Democrats in the House are dead set against the bill, and it was unclear late on Thursday night whether Republican leaders had enough support from their own members to pass it, despite a series of last-minute sweeteners meant to broaden its appeal. "I think Paul really worked hard". "I never said repeal and replace Obamacare - you've all heard my speeches - I never said repeal it and replace it within 64 days", said Trump, according to Politico.
The president says he has a great relationship with the Republican Party and isn't going to speak badly about GOP lawmakers.
"Democrats will reach out when they're ready", Trump added.
Despite reports of backbiting from administration officials toward Ryan, Trump said: "I like Speaker Ryan". "It's about the 155 million people who receive their health benefits in the workplace and who will not be assaulted by some of the provisions the Republicans put in the bill". While political analysts said the matter seemed dead for now, some conservatives urged Republicans not to throw in the towel.
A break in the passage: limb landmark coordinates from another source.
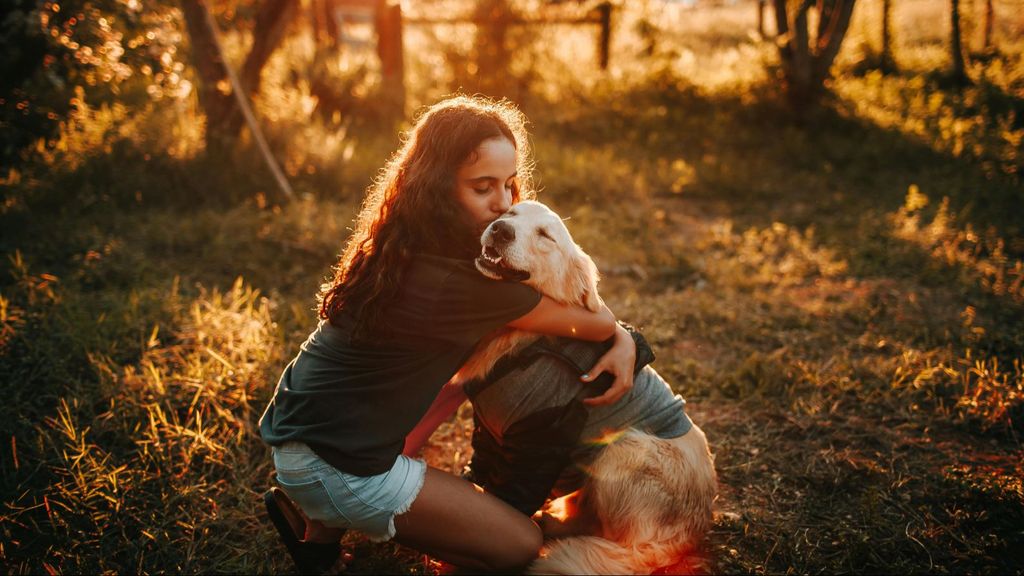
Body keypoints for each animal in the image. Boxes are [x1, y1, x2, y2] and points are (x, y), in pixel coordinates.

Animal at [458, 200, 720, 569]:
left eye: (545, 235)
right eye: (510, 214)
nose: (500, 230)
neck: (528, 340)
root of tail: (688, 534)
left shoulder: (536, 445)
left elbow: (509, 497)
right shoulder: (488, 428)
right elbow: (480, 467)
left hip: (624, 448)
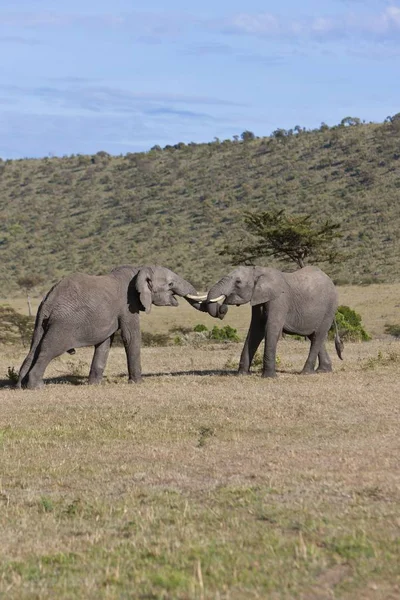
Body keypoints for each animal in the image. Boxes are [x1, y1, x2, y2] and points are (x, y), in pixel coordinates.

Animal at [17, 266, 216, 390]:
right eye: (170, 284)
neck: (138, 270)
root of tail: (47, 301)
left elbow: (105, 342)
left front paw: (94, 385)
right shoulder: (128, 305)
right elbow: (130, 337)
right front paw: (137, 383)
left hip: (41, 322)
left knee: (34, 348)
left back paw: (19, 385)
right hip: (63, 324)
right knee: (48, 349)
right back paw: (36, 386)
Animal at [189, 264, 342, 378]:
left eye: (238, 282)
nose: (223, 308)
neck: (257, 271)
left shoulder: (279, 300)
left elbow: (271, 330)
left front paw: (269, 377)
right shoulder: (258, 299)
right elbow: (255, 331)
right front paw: (242, 374)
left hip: (329, 308)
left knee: (318, 336)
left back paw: (306, 372)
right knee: (314, 336)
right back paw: (323, 370)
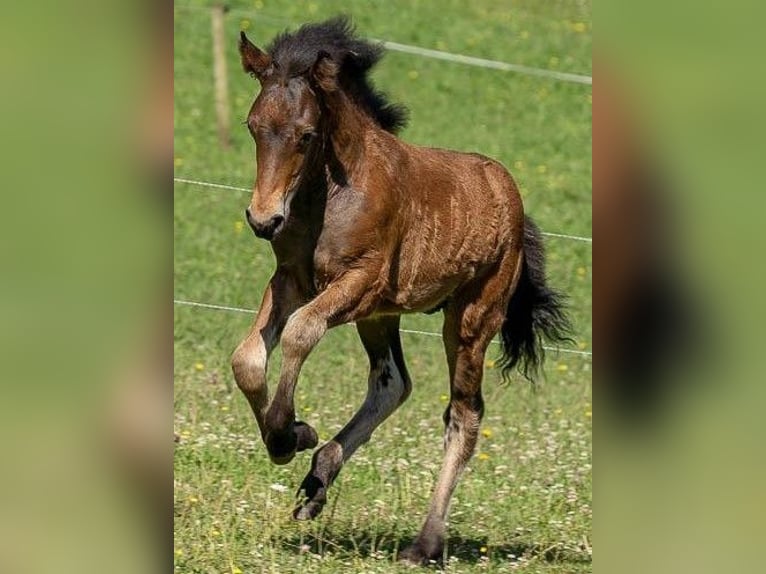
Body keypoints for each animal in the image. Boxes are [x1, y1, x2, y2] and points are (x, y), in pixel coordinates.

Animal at [231, 16, 572, 568]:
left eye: (306, 135)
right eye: (252, 127)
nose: (264, 220)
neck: (331, 192)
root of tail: (512, 198)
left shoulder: (360, 283)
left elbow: (302, 332)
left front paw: (287, 431)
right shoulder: (291, 280)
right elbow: (247, 359)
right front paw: (293, 438)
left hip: (469, 319)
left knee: (464, 415)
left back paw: (425, 543)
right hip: (382, 318)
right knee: (392, 384)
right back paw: (317, 480)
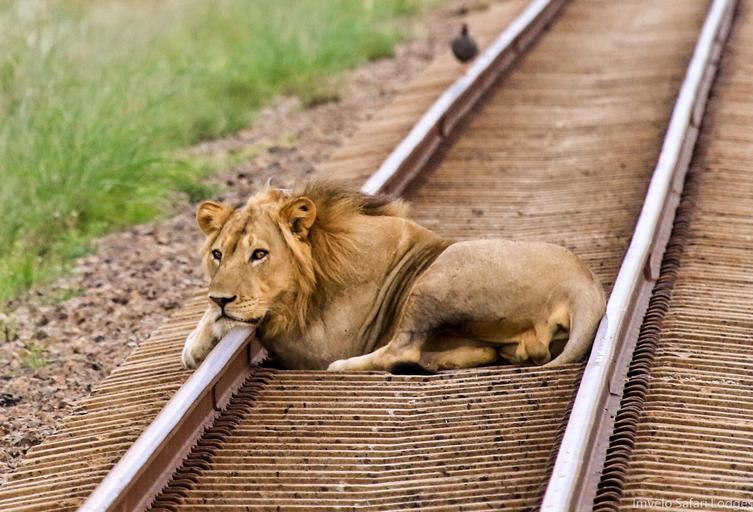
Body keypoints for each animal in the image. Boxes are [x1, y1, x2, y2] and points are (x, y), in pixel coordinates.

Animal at [181, 181, 606, 372]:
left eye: (260, 254)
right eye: (218, 254)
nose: (221, 298)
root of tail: (583, 284)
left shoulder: (326, 342)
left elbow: (264, 319)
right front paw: (197, 341)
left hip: (440, 274)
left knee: (403, 347)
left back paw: (355, 367)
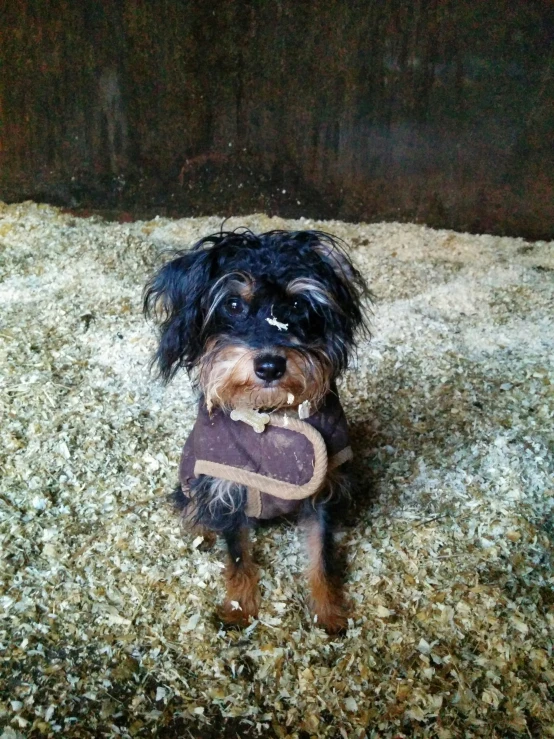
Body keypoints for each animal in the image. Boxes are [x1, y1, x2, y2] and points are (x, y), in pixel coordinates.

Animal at [142, 228, 366, 632]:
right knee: (191, 504)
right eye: (233, 304)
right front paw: (239, 608)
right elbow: (237, 555)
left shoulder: (322, 492)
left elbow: (322, 557)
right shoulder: (228, 487)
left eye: (297, 305)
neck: (271, 414)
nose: (270, 365)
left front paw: (329, 613)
"They can't write policy that actually makes sense, they can't implement the policies they do manage to write, they can't get their stories straight, and today we've learned that they can't close a deal, and they can't count votes", Schumer said. "This is a disappointing day for us".
Mr Trump is certain to be weakened politically - with a big early congressional defeat adding to the continuing inquiries into his presidential campaign's Russian Federation connections and his unfounded wiretapping allegations against Mr Obama.
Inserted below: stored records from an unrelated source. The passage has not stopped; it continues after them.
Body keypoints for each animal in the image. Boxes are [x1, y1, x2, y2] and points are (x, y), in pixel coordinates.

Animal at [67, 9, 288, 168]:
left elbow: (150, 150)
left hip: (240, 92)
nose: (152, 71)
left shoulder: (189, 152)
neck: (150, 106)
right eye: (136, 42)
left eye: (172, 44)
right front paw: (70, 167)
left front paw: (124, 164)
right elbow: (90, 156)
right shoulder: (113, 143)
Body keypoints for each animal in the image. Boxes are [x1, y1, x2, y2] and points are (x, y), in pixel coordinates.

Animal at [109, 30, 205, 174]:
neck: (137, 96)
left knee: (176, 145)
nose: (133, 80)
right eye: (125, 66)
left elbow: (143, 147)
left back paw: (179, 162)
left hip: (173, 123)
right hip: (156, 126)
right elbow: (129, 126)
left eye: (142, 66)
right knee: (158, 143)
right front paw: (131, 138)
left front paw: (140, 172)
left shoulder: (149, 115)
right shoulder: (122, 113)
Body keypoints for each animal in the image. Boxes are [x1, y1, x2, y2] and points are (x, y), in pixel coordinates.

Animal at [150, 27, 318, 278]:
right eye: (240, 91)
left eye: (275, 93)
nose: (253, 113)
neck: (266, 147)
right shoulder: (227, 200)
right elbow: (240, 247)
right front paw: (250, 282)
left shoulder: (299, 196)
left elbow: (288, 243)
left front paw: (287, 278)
"The president has been working the phones and having in-person meetings since the American Health Care Act was introduced", he said just before the vote was expected.
Instead, Ryan struggled - and failed - to thread the needle between conservative hardliners in the House Freedom Caucus and moderate lawmakers anxious that the GOP measure would harm their constituents - and their political prospects in midterm elections that promise to be bruising for Republicans.